* **To do**:
Please answer these questions about the smally text below, one answer per line:
1. Which tool does smally call to compress PNG files?
2. What command installs smally itself?
3. In the tuple returned by the APIs, what does the second int stand for?
** Start of Selection **
Smally is a command line tool which can help you compress JPEG, PNG and GIF files losslessly, by invoking the famous 3rd party tools such as jpegtran, optipng and gifsicle, in batch and parallel mode, inplace and keep mtime unchanged. It is written in Python, combined with SQLite, and heavily relied on shell.

Actually, the code structure and logic of smally might be a bit strange. It repeated invoke itself throught a shell command which is triggered by a subprocess initiated by itself as well. I just want to keep everything as simple and straight forward as possible. In some scenarios it indeed does a little bit more unnecessary work, but t's definitely also very funny! :)

How to Compress

JPEG

  1. Use jpegtran to remove all metadata, create a baseline version and a progressive version.
  2. Compare among the original file, baseline and progressive files, choose the smallest one in size.
  3. Whenever possible, choose progressive version.

PNG

Call optipng to compress PNG, in the most crazy -o7 -zm1-9 level. (Caveat: time-consuming, but better compression ratio)

GIF

Call gifsicle to compress GIF, by using -O3 --color 256.

How to Install

You need to install all 3rd party tools and smally itself as well.

# install tools on Fedora
$ sudo dnf install libjpeg-turbo-utils optipng gifsicle
# install tools on Ubuntu
$ sudo apt install libjpeg-turbo-progs optipng gifsicle
# install smally
$ pip install smally

How to Use

# command line help
$ python -m smally -h
# compress a single file, if option is not presented,
# smally will use file command to get file type info.
$ python -m smally [-j|-p|-g] <pathname>
# to compress a directory
$ python -m smally -r -P<N> <pathname>
# to compress all png and gif file in a directory
$ python -m smally -r -P<N> -p -g <pathname>

-r, recursive, it's a command line convention and normally you should use it when deal with a directory.

-P<N>, number of parallel processes, if missing, the logical cpu number would be used by defalut. If the specific number is larger than the number of logical cpu, smally choose the smaller one, since compression is cpu-intensive job, it makes no sense that the process number is bigger than the number of cpu.

# delete database record recursively
$ python -m smally -r -d <pathname>
# delete database record recursively only for jpeg picture
$ python -m smally -P4 -r -d -j <pathname>
# delete all temporary files generated by smally recursively
$ python -m smally -r -c <pathname>

-d, delete database record for the specific pathname when you want to redo the compress job, since the purpose of database records is to prevent smally from redoing the same job.

-c, remove all temporary files generated by smally, which includes database file (SQLite) and database lock file (I use a file lock to realize mutex for multiple processes). If you want to redo everything, or store all your pictures to a place, use it.

APIs

There are 4 APIs offered by smally:

# import
from smally import (jpegtran,
                    optipng,
                    gifsicle,
                    is_jpeg_progressive)

# signature
def jpegtran(pathname: str) -> tuple[int,int]: ...
def optipng(pathname: str) -> tuple[int,int]: ...
def gifsicle(pathname: str) -> tuple[int,int]: ...
def is_jpeg_progressive(pathname: str) -> bool: ...

The first int in returned tuple is the saved byte number. It could be zero, which means no save, or negetive, which mean how many bytes have been saved. The second int is the original file size.
** End of Selection **
** Start of Collected data **
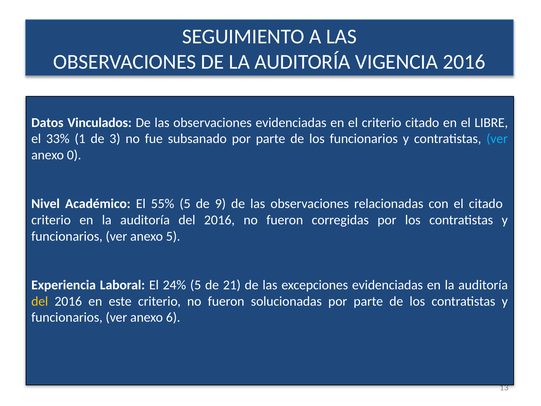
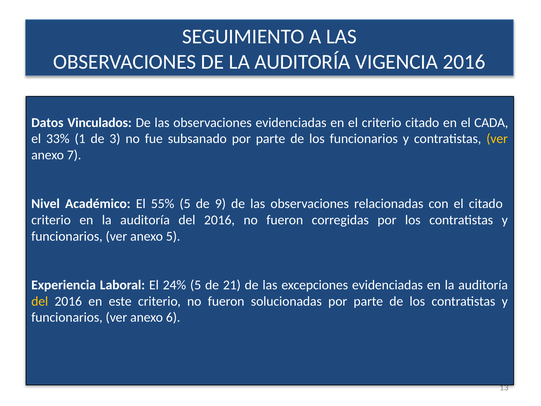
LIBRE: LIBRE -> CADA
ver at (497, 139) colour: light blue -> yellow
0: 0 -> 7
** End of Collected data **
* **Response below**:
1. optipng
2. pip install smally
3. The original file size